I'm embarrassed to say I've had this camera for about 3 years now and still haven't gotten the hang of it. The first few years I was shooting (video only) in auto mode only but decided to try messing around with manual settings about a year ago because I wasn't happy with the quality of the auto footage.
The issue I'm having is that, even with proper lighting (I usually use 2 soft box lights from Amazon--20"x28" ESDDI Softbox lights 800W), my footage is coming out dull, yellow, and super high contrast (very dark in some areas). It takes hours of color correcting to get it looking somewhat presentable, and even then I’m not fully happy with it.
Here are my settings:
Frame rate 29.97
Shutter speed 60
Picture profile: neutral
Lens: 18-55mm lens that came with camera
What's most perplexing to me is that I have a Canon G7X from 2015 and I never have to worry about colors and white balance on it; the quality of the footage is slightly more grainy but overall it's much less headache to shoot with. Shooting the same scene in the kitchen would have looked much better (other than image quality/graininess) on the G7X with 0 fuss, just point and shoot. However, since I spent so much on the 80d I feel I need to try to figure this out. When I see footage other creators have shot on the 80D it looks so much better.
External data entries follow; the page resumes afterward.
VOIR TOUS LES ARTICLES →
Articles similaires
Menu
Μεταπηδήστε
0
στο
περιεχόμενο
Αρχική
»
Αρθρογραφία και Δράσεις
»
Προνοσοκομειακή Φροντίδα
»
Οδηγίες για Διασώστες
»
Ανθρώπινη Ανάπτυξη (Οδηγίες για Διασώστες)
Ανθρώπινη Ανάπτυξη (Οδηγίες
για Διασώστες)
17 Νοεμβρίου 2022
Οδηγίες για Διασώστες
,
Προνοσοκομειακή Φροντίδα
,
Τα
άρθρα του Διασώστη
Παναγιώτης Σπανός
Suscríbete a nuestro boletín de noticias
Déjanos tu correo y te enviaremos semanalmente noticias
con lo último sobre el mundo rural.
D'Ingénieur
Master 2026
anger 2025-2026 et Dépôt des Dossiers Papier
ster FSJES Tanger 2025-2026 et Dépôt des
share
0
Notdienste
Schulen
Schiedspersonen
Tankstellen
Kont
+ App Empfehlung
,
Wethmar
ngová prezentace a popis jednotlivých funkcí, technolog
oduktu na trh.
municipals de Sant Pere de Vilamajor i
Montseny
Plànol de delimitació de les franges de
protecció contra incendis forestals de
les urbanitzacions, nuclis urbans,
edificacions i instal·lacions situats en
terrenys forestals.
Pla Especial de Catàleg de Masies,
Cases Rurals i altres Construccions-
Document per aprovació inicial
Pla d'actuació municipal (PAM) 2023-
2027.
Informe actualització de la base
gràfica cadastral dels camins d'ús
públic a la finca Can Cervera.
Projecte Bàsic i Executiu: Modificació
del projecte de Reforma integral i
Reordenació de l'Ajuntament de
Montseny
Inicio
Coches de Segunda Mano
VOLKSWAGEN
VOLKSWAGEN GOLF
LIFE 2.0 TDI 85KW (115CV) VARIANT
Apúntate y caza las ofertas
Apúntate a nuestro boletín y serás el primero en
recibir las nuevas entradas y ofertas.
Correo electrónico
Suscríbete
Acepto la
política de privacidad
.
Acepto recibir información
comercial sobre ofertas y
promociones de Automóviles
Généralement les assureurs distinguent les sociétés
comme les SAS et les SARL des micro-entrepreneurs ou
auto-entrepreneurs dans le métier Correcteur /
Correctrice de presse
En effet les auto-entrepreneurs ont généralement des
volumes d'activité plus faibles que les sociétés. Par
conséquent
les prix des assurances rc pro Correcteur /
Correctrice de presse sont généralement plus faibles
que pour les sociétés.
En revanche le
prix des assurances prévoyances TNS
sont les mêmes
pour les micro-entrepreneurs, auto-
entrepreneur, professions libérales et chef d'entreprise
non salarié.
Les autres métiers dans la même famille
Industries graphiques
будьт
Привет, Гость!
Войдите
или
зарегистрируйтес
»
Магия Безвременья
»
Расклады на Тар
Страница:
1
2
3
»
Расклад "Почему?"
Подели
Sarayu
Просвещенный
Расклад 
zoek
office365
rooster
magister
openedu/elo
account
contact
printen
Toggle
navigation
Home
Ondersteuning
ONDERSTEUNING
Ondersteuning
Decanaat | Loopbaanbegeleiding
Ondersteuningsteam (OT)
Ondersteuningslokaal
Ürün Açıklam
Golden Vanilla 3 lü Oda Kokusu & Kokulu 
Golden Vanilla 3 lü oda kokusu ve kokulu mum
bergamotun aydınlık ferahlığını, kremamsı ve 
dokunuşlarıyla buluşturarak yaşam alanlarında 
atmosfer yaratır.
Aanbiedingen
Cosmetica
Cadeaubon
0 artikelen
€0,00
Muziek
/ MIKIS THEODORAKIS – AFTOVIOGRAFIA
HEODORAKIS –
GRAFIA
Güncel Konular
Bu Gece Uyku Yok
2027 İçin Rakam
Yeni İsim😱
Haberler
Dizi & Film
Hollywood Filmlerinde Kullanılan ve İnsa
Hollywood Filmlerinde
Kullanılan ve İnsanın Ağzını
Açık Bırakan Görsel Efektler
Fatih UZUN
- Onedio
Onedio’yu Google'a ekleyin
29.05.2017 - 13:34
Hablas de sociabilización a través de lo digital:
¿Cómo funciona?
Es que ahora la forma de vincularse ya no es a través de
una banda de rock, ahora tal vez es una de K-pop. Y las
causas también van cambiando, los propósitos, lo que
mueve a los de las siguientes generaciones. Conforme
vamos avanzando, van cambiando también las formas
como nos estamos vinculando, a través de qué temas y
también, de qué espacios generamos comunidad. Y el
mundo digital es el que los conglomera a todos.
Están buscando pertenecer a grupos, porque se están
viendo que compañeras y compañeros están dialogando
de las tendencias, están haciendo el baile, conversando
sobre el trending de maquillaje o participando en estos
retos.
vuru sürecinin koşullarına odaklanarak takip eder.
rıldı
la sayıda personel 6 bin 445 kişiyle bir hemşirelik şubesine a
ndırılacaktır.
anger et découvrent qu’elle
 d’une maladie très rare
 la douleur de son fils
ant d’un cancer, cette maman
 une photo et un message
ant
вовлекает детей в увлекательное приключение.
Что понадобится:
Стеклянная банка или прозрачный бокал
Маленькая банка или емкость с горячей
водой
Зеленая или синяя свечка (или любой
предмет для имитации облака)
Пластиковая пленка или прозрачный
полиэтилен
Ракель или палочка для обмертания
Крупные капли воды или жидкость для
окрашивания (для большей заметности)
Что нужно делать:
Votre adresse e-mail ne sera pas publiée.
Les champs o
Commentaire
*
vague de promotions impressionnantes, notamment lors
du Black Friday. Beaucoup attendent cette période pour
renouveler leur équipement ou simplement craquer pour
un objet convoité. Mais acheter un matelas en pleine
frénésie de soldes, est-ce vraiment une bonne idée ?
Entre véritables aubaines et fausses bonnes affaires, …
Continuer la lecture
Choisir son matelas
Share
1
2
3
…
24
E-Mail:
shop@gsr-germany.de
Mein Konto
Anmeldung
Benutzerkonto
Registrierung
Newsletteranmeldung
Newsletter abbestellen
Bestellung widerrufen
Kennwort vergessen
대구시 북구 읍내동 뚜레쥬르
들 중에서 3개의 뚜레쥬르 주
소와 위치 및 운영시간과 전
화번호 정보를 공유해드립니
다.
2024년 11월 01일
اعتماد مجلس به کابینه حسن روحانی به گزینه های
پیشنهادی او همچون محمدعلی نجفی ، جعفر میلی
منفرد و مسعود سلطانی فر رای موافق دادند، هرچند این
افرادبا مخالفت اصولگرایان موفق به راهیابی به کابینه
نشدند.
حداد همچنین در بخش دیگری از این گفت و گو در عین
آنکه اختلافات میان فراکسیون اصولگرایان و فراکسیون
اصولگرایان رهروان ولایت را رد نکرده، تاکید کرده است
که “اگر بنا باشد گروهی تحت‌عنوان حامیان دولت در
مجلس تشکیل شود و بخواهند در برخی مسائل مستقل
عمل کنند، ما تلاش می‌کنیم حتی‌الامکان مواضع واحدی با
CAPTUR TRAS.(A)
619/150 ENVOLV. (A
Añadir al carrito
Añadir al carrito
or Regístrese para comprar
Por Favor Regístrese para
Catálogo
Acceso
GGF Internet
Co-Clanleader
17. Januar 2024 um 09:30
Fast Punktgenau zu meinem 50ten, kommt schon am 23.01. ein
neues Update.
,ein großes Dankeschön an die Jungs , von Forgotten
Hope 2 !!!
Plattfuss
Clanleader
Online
What is the color temperature of your lights? Also, when the lights are off, what is the color temperature of the ambient light or other light sources in the room?
For example, if you're filiming during the day and there is lots of daylight entering the space, that daylight may be around 5000 to 6000 K. If there are lights on in the room, they may be 3200 K. Then the lights from your lighting kit may either be 3200 K or something else. If all the different light sources are each contributing to the scene and are of different color temperature values, that will be very difficult for the camera to deal with.
If instead, you can set things up where your lights are contributing the vast majority of light in the scene, then you can set your camera's white balance to match that color temperature.
Or, even do a custom white balance.
Thanks for your reply! I will double check the color temperature of my lights.
In the pics of the footage I posted, I didn't have my studio lights on (or apartment lights) but I felt the light in the was sufficient (I get a lot of natural sunlight with 4 8ft windows in a small space. When I use my lights I have a similar issue. Even though I'm sure the lighting issue could be improved by adding the lights, my G7X wouldn't have this issue in this situation. Is that just a fundamental difference between the two cameras?
Aside from temperature, the overall dullness (especially of the colors) is concerning me. I thought maybe it was a setting I had glaringly wrong.
Video is pretty much out of my experience area. But at first glance I would say your light boxes are the problem. They might be OK for stills and I mean close up stills but they are most likely way underpowered for video. They are almost too underpowered for stills if the subject isn't small and they aren't very close to it. For stills we almost always use three light sources. It is a common setup for lights and is called three-point lighting. It consists of a key light, a fill light, and a backlight. The backlight is called a “hairlight”. A keylight which should be the brightest and a fill light. These two should be on either side, 4 o'clock and 8 o'clock, with the hairlight in the center somewhere. Now that is very basic and simplistic but you get the idea.
BTW, reset you 80D back to factory default before moving on. Just in case there is an unwanted setting by mistake or on purpose.
Thanks for the help! Yes, I guess I have been using my light boxes as my main light sources when they should be more like fill lights. Do you think adding something like a ring light as my main source might be better, keeping the light boxes as the fill lights?
PS I didn't have my light boxes in in these shots bc I felt like the natural light was sufficient (obvi I was wrong). However, even with my light boxes I have a similar issue.
"Do you think adding something like a ring light as my main source might be better, ..."
No, ring light won't help. Are you asking for video or stills. You can find a lot better person for video lighting than me.
To give you an example my light boxes are 48x48 inches (for stills).
What exactly is your concern with this photo? I loaded it in PS and did a WB correction which was slight to say the most. I put perhaps 1/2 stop exposure correction. It looks right to me. The white looks good. The black looks good. Greyscale is spot on.
Thanks for your thoughts, maybe I am being a bit hard on it.
My concern is that that footage looks kind of "tacky"--that may not make sense, but what I mean is: a bit dull, a bit yellow, and a bit dark. I'm not sure how to describe it, but not bright, clear, and vibrant the way you ideally want video to look.
This photo looks bright and clear to me. "Vibrant" is something different to any viewer.
Have you done any video anywhere else, like outdoors on a sunny day, to see what you get? Other than adding exposure to your kitchen shots to lighten them, what are you trying to do?